Hungarian Jews also moved to Israel, where they literally sprinkled the seeds of their beloved chili peppers. Beny Galim, a farmer at moshav Nir Galim, told me about an immigrant in the 1950s who brought seeds from his hometown to plant so that he could still prepare the foods of his childhood such as leczo, a thick vegetable ragout similar to shakshuka, an originally North African dish of eggs poached in a sauce of tomatoes, chili peppers and onions.
In the 1970s, Isaac Samuel, a Romanian-born American spice merchant with the Baltimore-based Elite Spice company, went to Israel with his brother Anton to try to help develop an industrial source for oregano, basil and paprika. Working with agronomists and scientists at the Vulcani Institute, they created a variety of paprika called shalhevet, which is sweet and of medium to high color. Together with four kibbutzim, they founded Negev Spices in 1987 to grow dill, spinach, cilantro, parsley and, of course, paprika for export.
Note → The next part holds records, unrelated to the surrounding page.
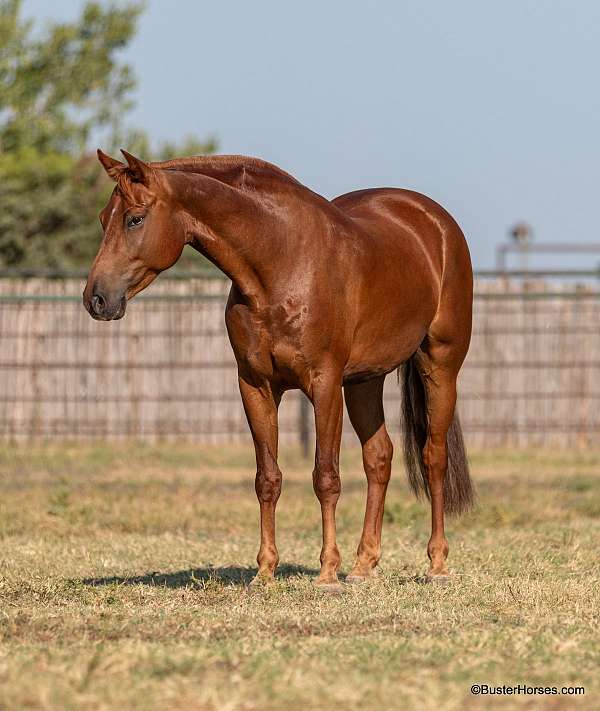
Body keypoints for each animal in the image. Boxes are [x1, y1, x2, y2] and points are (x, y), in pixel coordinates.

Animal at [83, 150, 474, 588]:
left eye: (135, 219)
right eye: (103, 218)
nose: (96, 299)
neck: (280, 263)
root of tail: (435, 222)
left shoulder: (324, 384)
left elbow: (325, 477)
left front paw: (327, 573)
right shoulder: (256, 386)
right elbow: (267, 479)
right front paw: (265, 571)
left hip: (439, 366)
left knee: (433, 457)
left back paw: (436, 564)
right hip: (365, 381)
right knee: (379, 457)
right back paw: (363, 565)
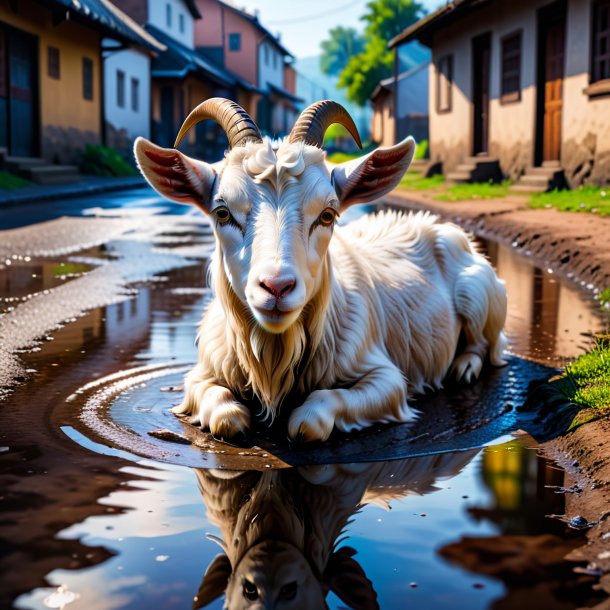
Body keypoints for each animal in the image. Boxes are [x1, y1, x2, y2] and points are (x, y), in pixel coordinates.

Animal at [134, 100, 508, 442]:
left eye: (328, 215)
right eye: (223, 212)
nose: (277, 287)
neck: (274, 357)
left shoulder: (384, 377)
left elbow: (310, 420)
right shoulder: (204, 370)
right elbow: (225, 415)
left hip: (478, 294)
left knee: (486, 344)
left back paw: (465, 368)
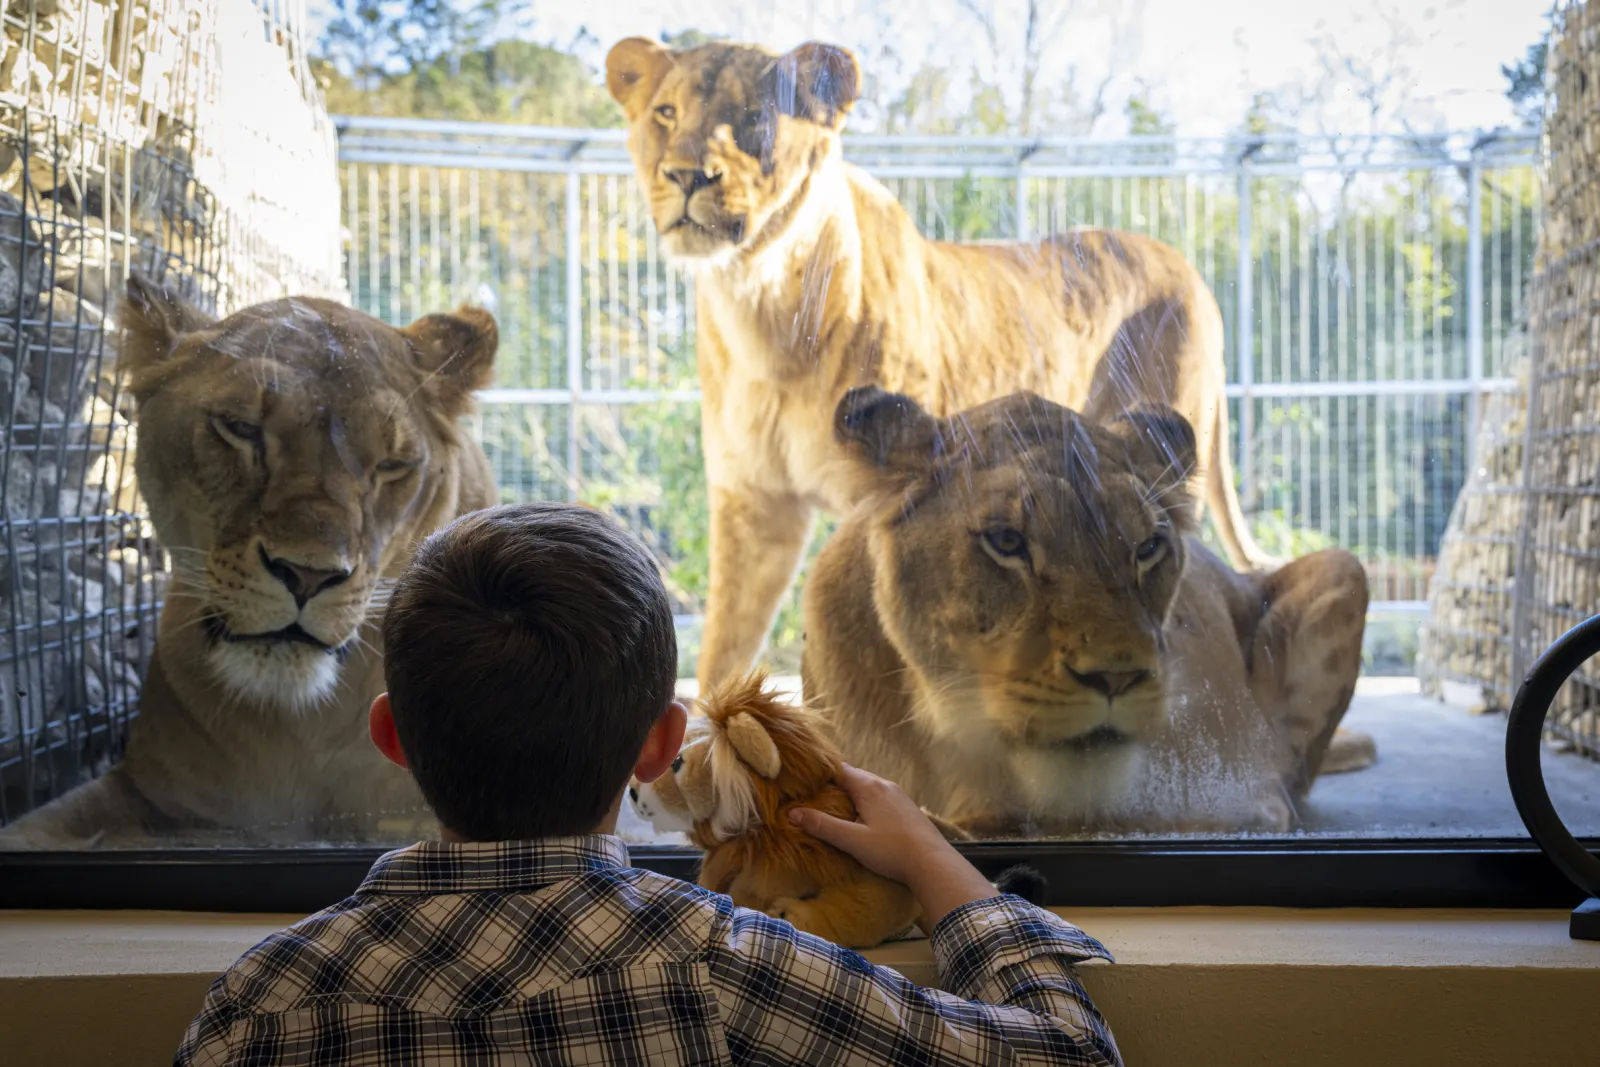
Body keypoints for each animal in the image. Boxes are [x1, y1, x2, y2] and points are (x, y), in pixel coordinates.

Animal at [0, 274, 498, 848]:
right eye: (239, 428)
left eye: (393, 464)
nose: (307, 575)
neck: (303, 731)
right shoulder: (145, 791)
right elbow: (30, 829)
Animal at [605, 36, 1275, 694]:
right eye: (665, 114)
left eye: (754, 117)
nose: (687, 174)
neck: (764, 316)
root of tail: (1186, 266)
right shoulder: (753, 504)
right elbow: (724, 649)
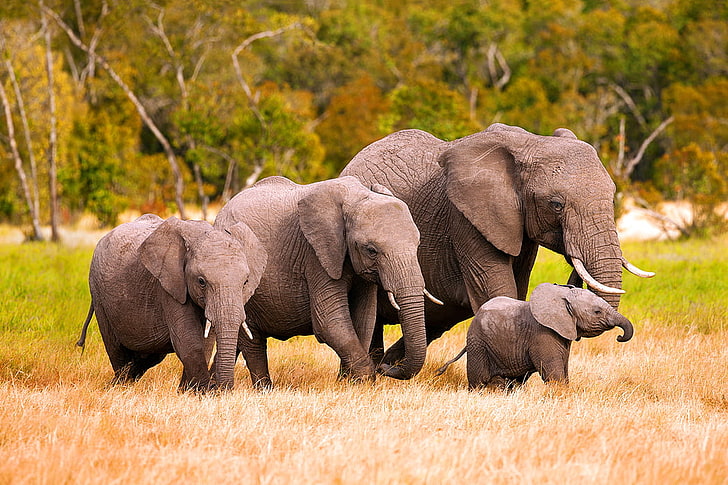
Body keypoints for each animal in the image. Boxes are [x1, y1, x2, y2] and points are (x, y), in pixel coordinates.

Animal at [76, 214, 268, 392]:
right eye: (201, 281)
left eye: (245, 282)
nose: (221, 389)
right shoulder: (169, 285)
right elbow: (188, 340)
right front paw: (202, 393)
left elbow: (206, 342)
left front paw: (186, 392)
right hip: (98, 293)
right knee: (116, 350)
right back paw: (118, 386)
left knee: (148, 357)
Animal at [213, 174, 436, 386]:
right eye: (371, 250)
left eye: (417, 244)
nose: (385, 367)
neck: (355, 196)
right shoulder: (316, 255)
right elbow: (330, 321)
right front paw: (363, 382)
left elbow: (364, 319)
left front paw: (347, 383)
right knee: (253, 344)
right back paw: (263, 390)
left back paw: (213, 387)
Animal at [342, 124, 656, 366]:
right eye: (556, 205)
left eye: (612, 195)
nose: (620, 336)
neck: (532, 142)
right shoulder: (466, 218)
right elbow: (498, 289)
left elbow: (517, 289)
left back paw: (388, 367)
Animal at [436, 282, 636, 388]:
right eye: (597, 312)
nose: (619, 337)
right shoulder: (542, 334)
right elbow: (553, 374)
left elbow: (564, 368)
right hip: (478, 343)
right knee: (479, 381)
Thanks to the dry, hot air, good soil and Israeli drip-irrigation technology, the company produces 6,000 tons of sweet paprika annually.
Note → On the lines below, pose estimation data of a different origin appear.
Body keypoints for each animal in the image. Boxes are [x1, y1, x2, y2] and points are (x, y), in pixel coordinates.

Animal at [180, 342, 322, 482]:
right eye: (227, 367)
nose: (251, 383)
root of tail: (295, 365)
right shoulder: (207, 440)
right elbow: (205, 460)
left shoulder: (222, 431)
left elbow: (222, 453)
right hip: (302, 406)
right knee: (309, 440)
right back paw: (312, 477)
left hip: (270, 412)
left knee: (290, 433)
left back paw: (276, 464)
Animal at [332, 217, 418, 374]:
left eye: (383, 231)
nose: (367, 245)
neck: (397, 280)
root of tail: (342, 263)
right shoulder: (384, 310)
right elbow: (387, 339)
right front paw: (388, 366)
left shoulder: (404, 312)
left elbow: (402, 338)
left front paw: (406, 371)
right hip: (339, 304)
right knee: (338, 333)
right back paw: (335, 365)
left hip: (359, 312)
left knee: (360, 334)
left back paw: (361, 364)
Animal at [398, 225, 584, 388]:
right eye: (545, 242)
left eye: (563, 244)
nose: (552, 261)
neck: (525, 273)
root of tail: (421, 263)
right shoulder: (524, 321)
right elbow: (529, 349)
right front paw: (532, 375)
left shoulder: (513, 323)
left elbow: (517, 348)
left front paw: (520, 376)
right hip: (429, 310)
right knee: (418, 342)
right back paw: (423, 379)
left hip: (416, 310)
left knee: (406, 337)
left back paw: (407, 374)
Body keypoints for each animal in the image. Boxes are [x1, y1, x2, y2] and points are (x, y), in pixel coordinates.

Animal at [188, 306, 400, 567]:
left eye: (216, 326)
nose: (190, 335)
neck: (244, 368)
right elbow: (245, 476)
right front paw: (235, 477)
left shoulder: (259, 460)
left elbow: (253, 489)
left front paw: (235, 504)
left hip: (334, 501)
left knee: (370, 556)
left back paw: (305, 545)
When I left Israel, I lugged a big bag of paprika home to Washington, DC, where at my first opportunity, I made leczo, using hot dogs instead of eggs in the center. My next task as a food historian is to figure out if it is just a coincidence that leczo and shakshuka are so much alike. Certainly, both dishes taste better when sprinkled with paprika.
2 medium onions, chopped
2 tablespoons vegetable oil
2 large green peppers, chopped
1 tablespoon hot paprika or to taste
1 tablespoon sweet paprika
3 large ripe tomatoes, chopped, or 1 16-ounce can tomatoes with the juice
Salt and freshly ground pepper to taste
½ teaspoon caraway seeds (optional)
4 kosher hot dogs or 6 slices kosher salami, diced
2 large eggs (optional)
1. In a large frying pan sauté the onions in the vegetable oil until limp.
2. Add the peppers and sauté, mixing well until softened and the onions are slightly golden.
3. Add the paprika and stir for a few minutes. Add the tomatoes and bring the mixture to a boil. Reduce the heat and simmer, covered, for about 10 minutes. Add the salt and pepper plus the caraway seeds.
4. In a saucepan boil the hot dogs in water to cover for 5 minutes. Cool under cold water, slice to ¼-inch rounds, and add to the vegetable mixture.
Return to a simmer and mix well, cooking for about 5 minutes more. You can do this ahead of time.
5. Beat the eggs well. Bring the leczo to a simmer and add the eggs, stirring constantly so that the eggs do not curdle.
Yield: 6 to 8 servings as an appetizer or a main course.